According to a 2022 study (pdf) by the Australian National University (ANU), approximately 500,000 adult Australians, or 4.7 percent have experienced long COVID.

Mr. Tindle described the frustrations expressed by long COVID support groups, such as the Australian Long COVID Community Facebook Support Group, including inadequate health system responses in dealing with long COVID.

“The outcome for some of those experiencing long COVID is self-prescribed medication using over-the-counter remedies and dietary changes based on potentially conflicting or misleading online information. Some speak of a substantial proportion of their income being used this way,” he said.

However, Mr. Tindle did acknowledge the listings of antiviral drugs for COVID such as Paxlovid (nirmatrelvir and ritonavir) and Lagevrio (molnupiravir).

An estimated 240,000 of those with long COVID no longer work full time, thus affecting the economy, Mr. Tindle said.

“Reduced to working part-time to cope with unwellness, those with long COVID commonly report having to wait a year or more before receiving a diagnosis,” he said.

“Without a definitive diagnosis, those with long COVID are not eligible for Job Seeker, the Disability Support Pension and National Disability Insurance Scheme (NDIS) protection under the Fair Work Act, thereby conferring long-term financial difficulties for themselves and their dependents.

“There is a need for guidelines on how those with long COVID can access social security and employment protection.”

Mr.

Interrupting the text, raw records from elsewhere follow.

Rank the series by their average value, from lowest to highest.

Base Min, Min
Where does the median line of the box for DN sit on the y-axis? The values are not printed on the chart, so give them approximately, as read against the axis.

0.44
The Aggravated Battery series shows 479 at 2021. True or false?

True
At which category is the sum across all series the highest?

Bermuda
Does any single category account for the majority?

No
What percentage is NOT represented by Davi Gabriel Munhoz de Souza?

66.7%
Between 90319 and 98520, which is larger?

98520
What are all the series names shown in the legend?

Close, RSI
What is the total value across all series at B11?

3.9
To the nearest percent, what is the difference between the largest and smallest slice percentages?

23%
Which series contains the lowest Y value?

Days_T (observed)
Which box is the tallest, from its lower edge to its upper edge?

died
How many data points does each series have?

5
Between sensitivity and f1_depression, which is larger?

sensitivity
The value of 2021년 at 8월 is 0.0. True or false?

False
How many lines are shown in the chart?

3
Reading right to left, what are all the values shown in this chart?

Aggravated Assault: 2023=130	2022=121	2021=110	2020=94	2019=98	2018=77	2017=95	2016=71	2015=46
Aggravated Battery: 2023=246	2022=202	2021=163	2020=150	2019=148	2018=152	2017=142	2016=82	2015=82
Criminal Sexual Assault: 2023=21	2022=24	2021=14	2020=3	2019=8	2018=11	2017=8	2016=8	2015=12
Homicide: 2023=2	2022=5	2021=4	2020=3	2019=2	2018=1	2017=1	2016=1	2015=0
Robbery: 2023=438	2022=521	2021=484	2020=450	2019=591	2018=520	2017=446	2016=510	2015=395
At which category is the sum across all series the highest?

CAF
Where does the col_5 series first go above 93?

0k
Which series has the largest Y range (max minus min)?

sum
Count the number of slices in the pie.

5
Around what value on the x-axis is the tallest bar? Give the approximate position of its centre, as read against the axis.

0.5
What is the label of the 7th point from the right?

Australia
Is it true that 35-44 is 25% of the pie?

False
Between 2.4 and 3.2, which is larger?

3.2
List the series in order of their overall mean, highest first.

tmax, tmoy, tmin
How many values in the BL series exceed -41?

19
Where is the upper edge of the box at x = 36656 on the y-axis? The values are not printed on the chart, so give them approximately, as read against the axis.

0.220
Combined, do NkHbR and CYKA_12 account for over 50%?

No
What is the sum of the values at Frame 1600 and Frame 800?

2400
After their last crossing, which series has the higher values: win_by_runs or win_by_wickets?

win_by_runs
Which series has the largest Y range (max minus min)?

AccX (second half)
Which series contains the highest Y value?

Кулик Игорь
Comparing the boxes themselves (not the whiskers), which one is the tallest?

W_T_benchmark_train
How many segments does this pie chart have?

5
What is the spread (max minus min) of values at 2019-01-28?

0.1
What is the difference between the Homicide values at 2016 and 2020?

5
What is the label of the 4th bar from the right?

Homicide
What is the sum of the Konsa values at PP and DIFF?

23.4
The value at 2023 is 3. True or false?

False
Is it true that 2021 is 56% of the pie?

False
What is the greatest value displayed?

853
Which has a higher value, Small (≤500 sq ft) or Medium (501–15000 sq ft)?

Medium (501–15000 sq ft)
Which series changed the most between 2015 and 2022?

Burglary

Tindle added that both the federal and state health departments need to provide more guidance to primary healthcare providers on handling long COVID.

“Although some states have established long COVID clinics, some of these at least are of little help to the patient in providing substantive treatment guidelines or support and are little more than incident report centres,” he said, adding that the wait time for a long COVID clinic is usually months, with some GPs unaware of the clinics’ existence.

“Long COVID is not an easy medical condition for clinicians, health administrators, support systems, or patients. The Australian health system is already stretched in coping with other chronic medical conditions,” he said.

“Nevertheless, we must do better than in the approximate three years since long COVID was first reported.”